CA Democrats scale back emissions bill

MIAMI - JULY 11:  Exhaust flows out of the tailpipe of a vehicle at , "Mufflers 4 Less", July 11, 2007 in Miami, Florida. Florida Governor Charlie Crist plans on adopting California's tough car-pollution standards for reducing greenhouse gases under executive orders he plans to sign Friday in Miami.  (Photo by Joe Raedle/Getty Images)

In a remarkable reversal, California Democrats have dropped a main provision in landmark legislation ratcheting up emissions regulations. As Republicans cheered, liberals nationwide decried the turnabout, with Golden State environmentalists blaming a sizable campaign against the bills launched by a nervous oil industry.

Fueling fears

Petroleum interests were able to use Democrats’ dramatic objectives to raise an effective alarm in one of the most reliably anti-carbon states in the union. “The oil industry has poured money into a campaign against SB350, calling the legislation the ‘California Gas Restriction Act of 2015’ and warning that it could lead to bans on SUVs,” as ThinkProgress noted; according to the original terms of the bill, passed by the state Senate, California would be committed to a 50 percent reduction in gasoline use in both cars and trucks. In the new bill, expected to clear the Assembly, that provision has been removed.

Substantial curbs on emissions remained, however. “The amended bill still aims to curb carbon emissions from two other sectors of the energy industry,” the Wall Street Journal observed. “Using 2016 levels as the starting point, the legislation would require the state’s utilities to get half their power from renewable sources and all buildings in the state to increase their energy efficiency by 50 percent.”
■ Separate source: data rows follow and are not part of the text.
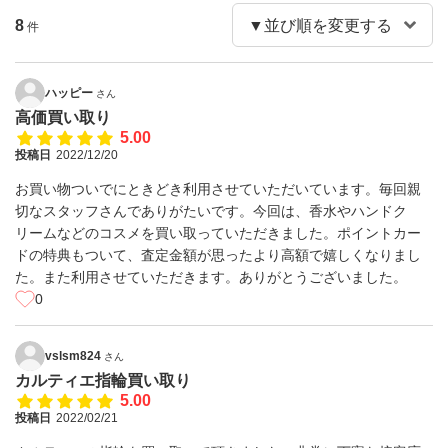
8
件
ハッピー
さん
高価買い取り
5.00
投稿日
2022/12/20
お買い物ついでにときどき利用させていただいています。毎回親
切なスタッフさんでありがたいです。今回は、香水やハンドク
リームなどのコスメを買い取っていただきました。ポイントカー
ドの特典もついて、査定金額が思ったより高額で嬉しくなりまし
た。また利用させていただきます。ありがとうございました。
0
vslsm824
さん
カルティエ指輪買い取り
5.00
投稿日
2022/02/21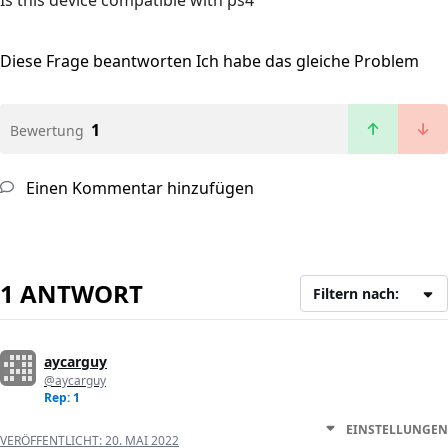
Is this device compatible with ps4
Diese Frage beantworten
Ich habe das gleiche Problem
1
Bewertung
Einen Kommentar hinzufügen
1 ANTWORT
Filtern nach:
aycarguy
@aycarguy
Rep: 1
EINSTELLUNGEN
VERÖFFENTLICHT:
20. MAI 2022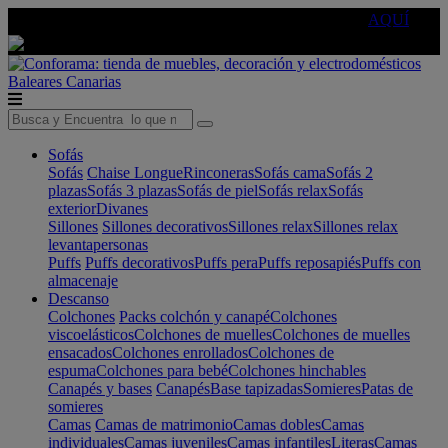
🔵Cambia tu electro con
-10% EXTRA
de descuento ☑️
AQUÍ
Baleares
Canarias
Sofás
Sofás
Chaise Longue
Rinconeras
Sofás cama
Sofás 2
plazas
Sofás 3 plazas
Sofás de piel
Sofás relax
Sofás
exterior
Divanes
Sillones
Sillones decorativos
Sillones relax
Sillones relax
levantapersonas
Puffs
Puffs decorativos
Puffs pera
Puffs reposapiés
Puffs con
almacenaje
Descanso
Colchones
Packs colchón y canapé
Colchones
viscoelásticos
Colchones de muelles
Colchones de muelles
ensacados
Colchones enrollados
Colchones de
espuma
Colchones para bebé
Colchones hinchables
Canapés y bases
Canapés
Base tapizadas
Somieres
Patas de
somieres
Camas
Camas de matrimonio
Camas dobles
Camas
individuales
Camas juveniles
Camas infantiles
Literas
Camas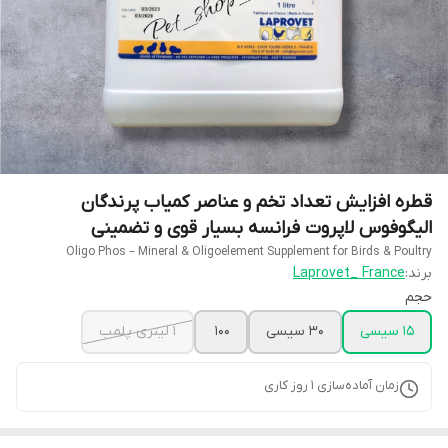
قطره افزایش تعداد تخم و عناصر کمیاب پرندگان
الیگوفوس لاپروت فرانسه بسیار قوی و تضمینی
Oligo Phos – Mineral & Oligoelement Supplement for Birds & Poultry
برند:
Laprovet_ France
حجم
15 سیسی
30 سیسی
100
1 لیتری پلمب
زمان آماده‌سازی
1
روز کاری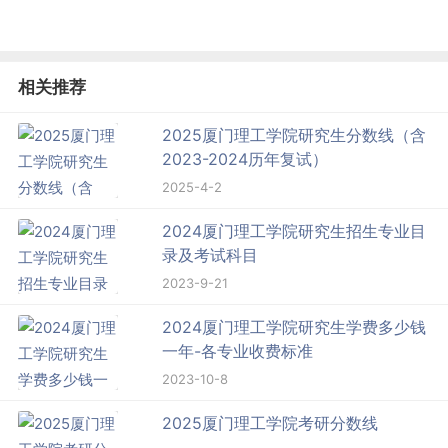
相关推荐
2025厦门理工学院研究生分数线（含
2023-2024历年复试）
2025-4-2
2024厦门理工学院研究生招生专业目
录及考试科目
2023-9-21
2024厦门理工学院研究生学费多少钱
一年-各专业收费标准
2023-10-8
2025厦门理工学院考研分数线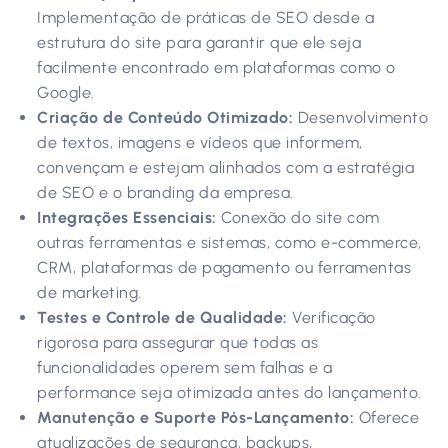
Implementação de práticas de SEO desde a
estrutura do site para garantir que ele seja
facilmente encontrado em plataformas como o
Google.
Criação de Conteúdo Otimizado:
Desenvolvimento
de textos, imagens e vídeos que informem,
convençam e estejam alinhados com a estratégia
de SEO e o branding da empresa.
Integrações Essenciais:
Conexão do site com
outras ferramentas e sistemas, como e-commerce,
CRM, plataformas de pagamento ou ferramentas
de marketing.
Testes e Controle de Qualidade:
Verificação
rigorosa para assegurar que todas as
funcionalidades operem sem falhas e a
performance seja otimizada antes do lançamento.
Manutenção e Suporte Pós-Lançamento:
Oferece
atualizações de segurança, backups,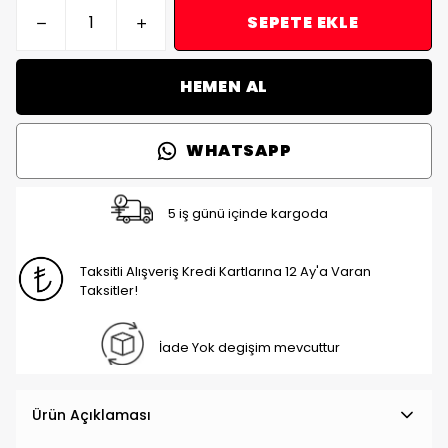
SEPETE EKLE
HEMEN AL
WHATSAPP
5 iş günü içinde kargoda
Taksitli Alışveriş Kredi Kartlarına 12 Ay'a Varan
Taksitler!
İade Yok degişim mevcuttur
Ürün Açıklaması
Nevertheless, the more modest version of SB350 marked the second of two big disappointments for environmentalist policy advocates in California and around the country. As the Journal added, SB32, which would slash state emissions by 80 percent from 1990 levels before 2050, also passed a vote in the Senate only to run aground in the Assembly.

Sharp rhetoric

Supporters of SB350, including Senate Leader Kevin de Leon, were adamant that industry scaremongering scuttled the 50 percent petroleum cut. Remarking on the bill’s modification, the New York Times reported, he said, “Big Oil might be on the right side of their shareholder reports, but we’re on the right side of history.”

Activists sharpened the message on their own terms. “Kathryn Phillips, who runs the Sierra Club’s California chapter, went even further, saying that the oil industry was waging ‘war on humanity’ by blocking efforts to reduce heat-emissions as much as scientists say is necessary to avert catastrophe,” MSNBC noted. Phillips, the network added, described the industry as “ruthless” and “determined to tell every lie they can and to scare people to death just so they can keep as much market share as possible.”

But a different, more practical factor weighed heavily on the minds of skittish Democrats. “The decision on how to carry out the proposed cuts would have been left to the state’s Air Resources Board, a matter of strong concern to many lawmakers,” according to the Times. If the board made decisions adversely impacting constituents, many of whom have already been struggling economically, the consequences could be dire. What’s more, angry voters would have little way to respond but at the ballot box.

An uncertain future

For now, however, anger was concentrated among climate activists convinced that the world’s fortunes depend in outsized measure on California’s ability to demonstrate a path forward on strict emissions reductions. “If they can’t succeed in their ambitions,” MSNBC suggested of Sacramento’s liberals, “it raises serious questions about the fate of a hoped for global climate agreement this December in Paris.”

Their dismay was compounded by the outright defeat of this year’s other embattled emissions bill, SB32, introduced by state Sen. Fran Pavley, D-Agoura Hills. “Pavley tried to overcome opposition to her measure by changing it to provide more legislative oversight of the state’s powerful Air Resources Board,” the Los Angeles Times noted. But skeptics were unmoved, the Times reported. Meanwhile, Gov. Jerry Brown’s office pulled its support out of concerns that it had become toothless, leaving Pavley to promise she would reintroduce the bill next year.